Women’s organisations dispute ‘good news’ of nomination of nine women to new Commission and point to gender stereotyping in the distribution of the portfolios

Over the last few weeks, the 27 men and one woman who make up the European Council have been heartily congratulating themselves on their supposed sensitivity to equality between women and men and the fairness they demonstrated in appointing a number of women to top positions in the Council of the European Union and Commission. The European Women’s Lobby (EWL), representing more than 2500 women’s associations from across Europe, feels that congratulations are not quite in order.

‘This is not at all a result to be proud of’, says Myria Vassiliadou, EWL Secretary General. ‘Even this low figure of one-third represents a grudging and last minute response.’

A week prior to the 19-20 November 2009 Summit, the number of women to be nominated to the European Commission (EC) stood at three out of 20. Those countries who were still sorting out their nominations were suddenly in the spotlight and under sustained pressure to right the balance by choosing women. This pressure came from the EWL and its members and other activists for women’s rights, from President Barroso and also from the European Parliament (EP). The EWL joined forces with female MEPs and other campaigns such as ‘Gender Balanced Commission’ to demand equality in the EC and a veto from the EP of any Commission that did not contain at the very least one third female nominees.

‘Gender equality is one of the fundamental values and aims of the EU but it is clear that the current system of nominations to the Commission is undemocratic, un-transparent and fails to respect this basic principle’, says EWL President Brigitte Triems. ‘Appeals to a sense of democratic duty are evidently not enough. It is time we had binding measures to ensure equal representation of women and men within the European Institutions.’

With one third women in the Commission, the EU’s Executive performs better in terms of gender balance than most national European governments, where the average is 22%.

Stereotyped portfolios

The distribution of the various portfolios has also raised eyebrows among those monitoring gender equality. While half of the eight economic portfolios under the outgoing Commission were held by women, President Barroso has failed to give a single such portfolio to a woman this time around. Competition, Industry and Entrepreneurship, Economic and Monetary Affairs, Internal Market, Taxation, Trade, Budget, Energy and Employment are all to be managed by male Commissioners. This glaring absence of women in the fields where the power of the EU is the strongest seems at odds with Mr. Barroso’s promise to give better portfolios to member states putting forward female nominees.

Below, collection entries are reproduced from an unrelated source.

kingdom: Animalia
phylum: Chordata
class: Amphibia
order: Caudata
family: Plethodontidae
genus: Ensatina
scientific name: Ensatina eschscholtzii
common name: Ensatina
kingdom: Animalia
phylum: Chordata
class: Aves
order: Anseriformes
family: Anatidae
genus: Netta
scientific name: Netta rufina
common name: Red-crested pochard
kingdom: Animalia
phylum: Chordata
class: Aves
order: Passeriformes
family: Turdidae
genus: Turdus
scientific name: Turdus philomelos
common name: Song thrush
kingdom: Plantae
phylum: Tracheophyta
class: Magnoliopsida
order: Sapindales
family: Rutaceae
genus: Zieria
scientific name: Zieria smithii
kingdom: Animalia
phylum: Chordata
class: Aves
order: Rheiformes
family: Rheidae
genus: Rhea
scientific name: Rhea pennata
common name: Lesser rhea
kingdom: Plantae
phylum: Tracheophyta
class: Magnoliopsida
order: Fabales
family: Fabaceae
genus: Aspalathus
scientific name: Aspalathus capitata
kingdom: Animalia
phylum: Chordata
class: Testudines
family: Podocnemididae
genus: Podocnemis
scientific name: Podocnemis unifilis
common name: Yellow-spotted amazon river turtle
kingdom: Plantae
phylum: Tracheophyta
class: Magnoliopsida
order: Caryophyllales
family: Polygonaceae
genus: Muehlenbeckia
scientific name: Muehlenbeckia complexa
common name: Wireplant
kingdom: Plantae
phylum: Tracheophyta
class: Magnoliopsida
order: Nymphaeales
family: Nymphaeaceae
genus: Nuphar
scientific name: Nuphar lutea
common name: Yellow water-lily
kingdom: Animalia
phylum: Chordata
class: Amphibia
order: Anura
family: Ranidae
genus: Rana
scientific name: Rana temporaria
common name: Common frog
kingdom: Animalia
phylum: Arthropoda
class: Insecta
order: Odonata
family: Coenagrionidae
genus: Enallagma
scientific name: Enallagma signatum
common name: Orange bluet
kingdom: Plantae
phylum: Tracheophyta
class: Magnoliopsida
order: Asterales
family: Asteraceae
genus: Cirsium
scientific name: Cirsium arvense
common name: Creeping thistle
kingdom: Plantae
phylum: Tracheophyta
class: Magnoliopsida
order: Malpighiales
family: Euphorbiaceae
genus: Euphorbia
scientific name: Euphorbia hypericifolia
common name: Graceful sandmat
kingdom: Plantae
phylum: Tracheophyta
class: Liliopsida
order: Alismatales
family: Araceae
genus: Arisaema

‘We are surprised and disappointed to see such a stereotypical distribution of the portfolios according to gender’, comments Ms. Vassiliadou. ‘The fact that no women have been given economic mandates is particularly worrying given widespread hopes that restructuring in light of the financial and economic crisis would lead to greater gender equality in this field.’

At present, there is no woman head of a central bank in Europe. On the business side, there are only 3% women presidents in the largest publicly quoted companies. The top 300 European companies had 9.7% of women on their boards in 2008.

In 2008, Norway implemented legislation requiring a minimum of 40% female representation on boards. Last week, the French governing party submitted a bill to parliament calling for gender balance in boardrooms by 2015.